Evening Recommendations 
  • None of note
Night Trading
  • Asian equity indices are -.75% to -.50% on average.
  • Asia Ex-Japan Investment Grade CDS Index 108.0 unch.
  • Asia Pacific Sovereign CDS Index 85.75 +.5 basis point.
  • FTSE-100 futures -.35%.
  • S&P 500 futures -1.55%.
  • NASDAQ 100 futures -1.57%.
Morning Preview Links

Earnings of Note

Company/Estimate
  • (NX)/.21
  • (WAG)/.69 
Economic Releases
 8:30 am EST
  • Personal Income for November is estimated to rise +.3% versus unch. in October.
  • Personal Spending for November is estimated to rise +.4% versus a -.2% decline in October.
  • PCE Core for November is estimated to rise .1% versus a +.1% gain in October.
  • Durable Goods Orders for November are estimated to rise +.3% versus unch. in October.
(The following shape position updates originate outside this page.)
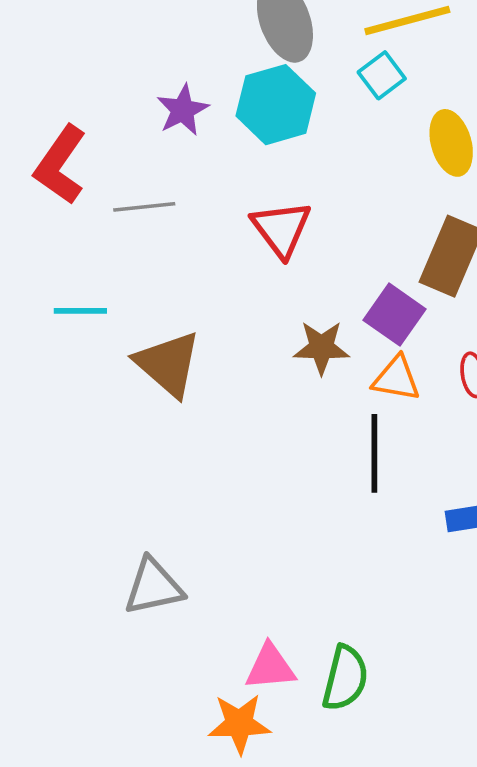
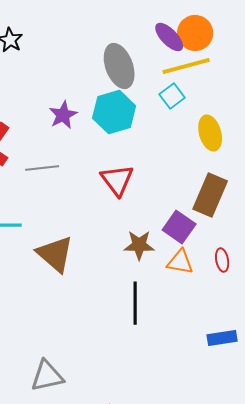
black line: (374, 453) -> (135, 303), moved

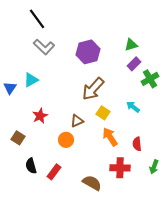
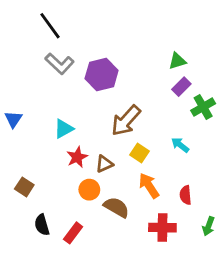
purple hexagon: (88, 52) -> (102, 74), moved
cyan triangle: (31, 80) -> (64, 129), moved
red star: (40, 116) -> (77, 157), moved
brown semicircle: (92, 183) -> (116, 207), moved

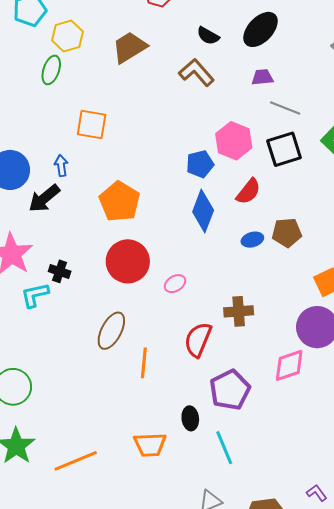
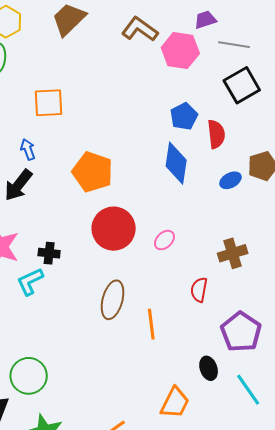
pink hexagon: (234, 141) -> (180, 50), moved
blue pentagon: (200, 164) -> (184, 116), moved
red semicircle: (248, 191) -> (216, 134), turned -32
red semicircle: (198, 340) -> (199, 290), size x0.7
orange trapezoid: (150, 445) -> (175, 403), turned -48

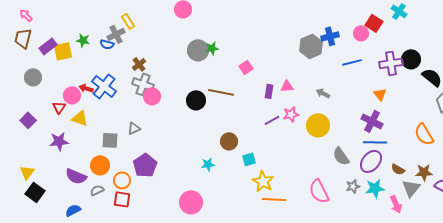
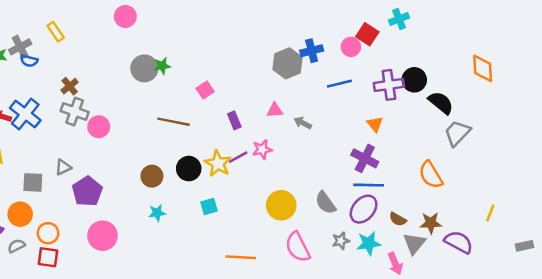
cyan cross: (399, 11) -> (399, 19), turned 35
gray cross: (116, 34) -> (20, 47), moved
pink triangle: (287, 86) -> (275, 110), moved
purple rectangle: (269, 91) -> (234, 120), turned -32
pink circle: (152, 96) -> (99, 127), moved
black circle: (196, 100) -> (189, 169), moved
yellow circle: (318, 125) -> (281, 205), moved
brown circle: (229, 141) -> (152, 176), moved
purple pentagon: (145, 165) -> (87, 191), moved
yellow star: (263, 181) -> (218, 163), moved
pink circle: (191, 202) -> (103, 236), moved

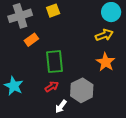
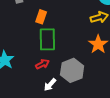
orange rectangle: (31, 40) -> (41, 17), moved, turned -40

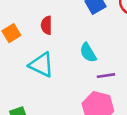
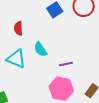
cyan semicircle: (88, 53) -> (40, 49), moved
  • Cap Goods Orders Non-Defense Ex Air for November are estimated unch. versus a +2.9% gain in October.   
9:55 am EST  
  • Final Univ. of Mich. Consumer Confidence for December is estimated to rise to 75.0 versus a prior estimate of 74.5.
11:00 am EST
  • Kansas City Fed Manufacturing Activity for December is estimated to rise to -5 versus -6 in November.
Upcoming Splits
  • (NKE) 2-for-1
Other Potential Market Movers
  • The Chicago Fed National Activity Index for Dec. and the UK/Canadian GDP reports could also impact trading today.
BOTTOM LINE: Asian indices are lower, weighed down by technology and financial shares in the region. I expect US stocks to open lower and to maintain losses into the afternoon. The Portfolio is 25% net long heading into the day.